- [SOURCE EXTRACT]:

== Segment start ==

As charitable contribution to this great metropole of ours, we're waiving our customary $640-an-hour fee and offering the following advice, free of charge, to each candidate:
1. Locke: Get some white folks out at your next big party, so it doesn't appear to be the nearly all-black affair that the cameras revealed (perhaps falsely) when panning your victory celebration Tuesday night. Couldn't any of those honkified lawyers or engineers who gave you the maximum $10,000 husband-and-wife contribution show up and mill around for a while, for diversity's sake?
2. Parker: Get some males, guys, dudes to stand directly behind you next time you're on TV and up at the podium speechifying; the two gents you had behind you Tuesday night were placed way to far in the back to project on-camera. If need be, Hidalgo Hidalgo is available, for diversity's sake, to mill around behind you and smile, at his regular $640-an-hour rate (meal not included).
Next: M.J. Khan Shocks the World; Reveals Plans to Spend "Three Consecutive Nights" Inside City Limits!
AND: Chronicle to Resolve Runoff Dilemma by Endorsing Peter Brown and Roy Morales, Publisher Says
* Headline borrowed from the New York Times, which belatedly decided that it was "unfit" for even their on-line editions.
**Outdated Baby Boomer-vintage TV references, possibly not even accurate.

== Segment end ==

- [DATA SHOWN]:
== Segment start ==

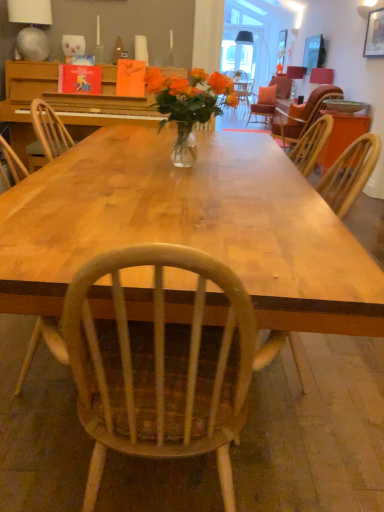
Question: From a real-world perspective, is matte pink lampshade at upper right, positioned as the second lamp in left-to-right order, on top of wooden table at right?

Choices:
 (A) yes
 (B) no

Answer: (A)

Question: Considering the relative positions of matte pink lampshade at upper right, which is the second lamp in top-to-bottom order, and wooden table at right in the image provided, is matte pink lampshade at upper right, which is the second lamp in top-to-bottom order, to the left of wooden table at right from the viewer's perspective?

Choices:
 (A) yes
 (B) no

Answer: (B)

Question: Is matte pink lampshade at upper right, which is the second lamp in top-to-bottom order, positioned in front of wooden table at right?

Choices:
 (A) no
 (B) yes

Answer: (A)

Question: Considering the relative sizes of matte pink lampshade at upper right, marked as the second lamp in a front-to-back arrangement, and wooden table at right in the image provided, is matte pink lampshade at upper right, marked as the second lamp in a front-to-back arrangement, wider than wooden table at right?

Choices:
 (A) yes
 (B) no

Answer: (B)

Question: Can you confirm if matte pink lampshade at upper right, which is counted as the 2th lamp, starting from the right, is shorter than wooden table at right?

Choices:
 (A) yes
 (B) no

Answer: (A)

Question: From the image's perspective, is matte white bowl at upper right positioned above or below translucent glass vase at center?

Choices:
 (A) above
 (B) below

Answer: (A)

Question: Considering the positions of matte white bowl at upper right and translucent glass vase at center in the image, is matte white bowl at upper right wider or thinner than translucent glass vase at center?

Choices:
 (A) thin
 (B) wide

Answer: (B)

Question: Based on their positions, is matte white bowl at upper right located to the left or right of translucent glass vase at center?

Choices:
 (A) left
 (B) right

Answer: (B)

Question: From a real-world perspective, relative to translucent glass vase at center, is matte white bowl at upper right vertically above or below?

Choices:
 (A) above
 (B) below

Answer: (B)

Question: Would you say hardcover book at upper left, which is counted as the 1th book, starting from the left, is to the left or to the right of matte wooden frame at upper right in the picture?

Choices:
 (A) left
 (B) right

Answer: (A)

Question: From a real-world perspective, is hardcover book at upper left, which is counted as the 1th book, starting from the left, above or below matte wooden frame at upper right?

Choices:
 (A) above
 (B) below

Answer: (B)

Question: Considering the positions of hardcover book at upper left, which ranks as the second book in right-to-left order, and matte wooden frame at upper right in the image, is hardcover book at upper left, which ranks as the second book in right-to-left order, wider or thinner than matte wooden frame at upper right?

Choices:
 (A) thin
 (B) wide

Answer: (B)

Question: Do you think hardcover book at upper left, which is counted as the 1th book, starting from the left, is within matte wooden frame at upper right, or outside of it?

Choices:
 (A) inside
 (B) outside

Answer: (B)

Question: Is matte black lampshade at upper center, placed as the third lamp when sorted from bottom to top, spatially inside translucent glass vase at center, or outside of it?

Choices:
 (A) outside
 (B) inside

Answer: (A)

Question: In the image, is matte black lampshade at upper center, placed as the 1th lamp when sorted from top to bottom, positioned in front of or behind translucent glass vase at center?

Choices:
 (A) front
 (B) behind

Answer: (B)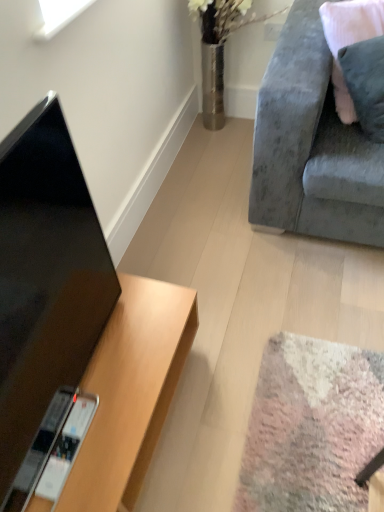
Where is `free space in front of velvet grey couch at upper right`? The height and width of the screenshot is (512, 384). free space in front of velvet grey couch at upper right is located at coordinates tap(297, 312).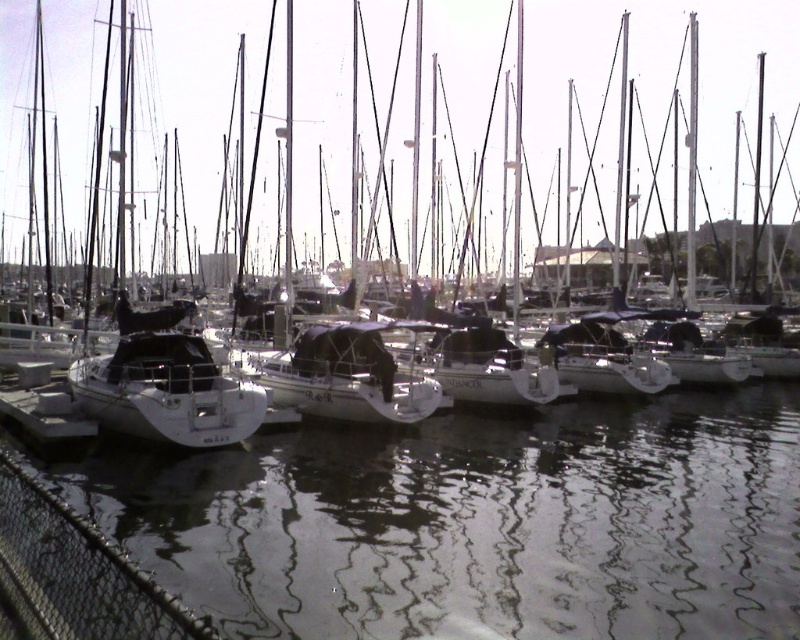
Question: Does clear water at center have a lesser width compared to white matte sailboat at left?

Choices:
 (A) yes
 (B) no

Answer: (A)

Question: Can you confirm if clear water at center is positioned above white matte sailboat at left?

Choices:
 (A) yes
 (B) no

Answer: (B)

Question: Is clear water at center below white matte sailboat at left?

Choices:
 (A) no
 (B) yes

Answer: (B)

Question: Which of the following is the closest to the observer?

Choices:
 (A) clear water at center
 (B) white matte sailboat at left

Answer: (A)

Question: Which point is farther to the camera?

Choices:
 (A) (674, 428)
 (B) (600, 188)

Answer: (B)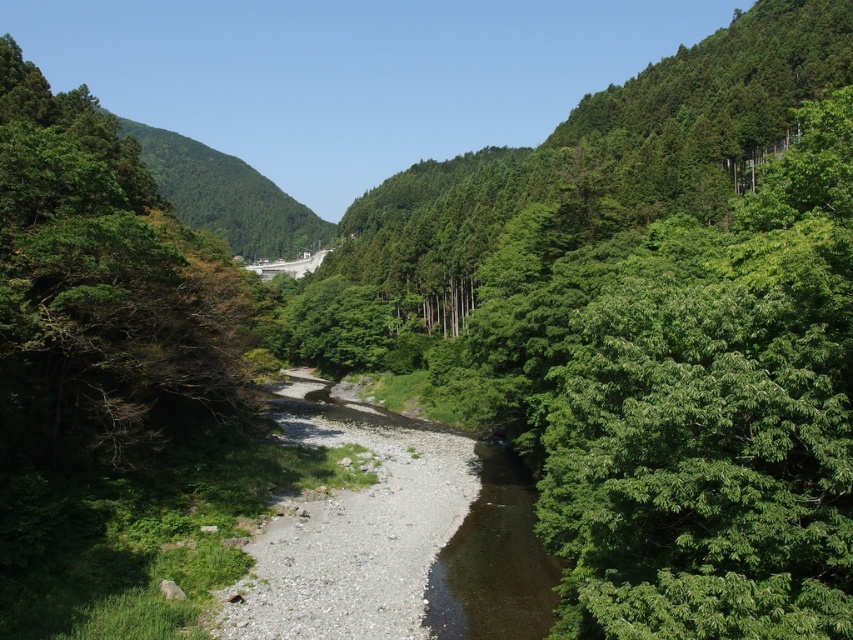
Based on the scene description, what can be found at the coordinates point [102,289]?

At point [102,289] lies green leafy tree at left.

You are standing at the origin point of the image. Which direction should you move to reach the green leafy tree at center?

== Segment end ==

- [PROBLEM SET]:
a: According to the column, what hourly fee is being waived for the advice to each candidate?
b: Transcribe the column from "2. Parker: Get" up to and including "not even accurate.".

- [RESULTS BY TASK]:
a: $640 an hour

b:
2. Parker: Get some males, guys, dudes to stand directly behind you next time you're on TV and up at the podium speechifying; the two gents you had behind you Tuesday night were placed way to far in the back to project on-camera. If need be, Hidalgo Hidalgo is available, for diversity's sake, to mill around behind you and smile, at his regular $640-an-hour rate (meal not included).
Next: M.J. Khan Shocks the World; Reveals Plans to Spend "Three Consecutive Nights" Inside City Limits!
AND: Chronicle to Resolve Runoff Dilemma by Endorsing Peter Brown and Roy Morales, Publisher Says
* Headline borrowed from the New York Times, which belatedly decided that it was "unfit" for even their on-line editions.
**Outdated Baby Boomer-vintage TV references, possibly not even accurate.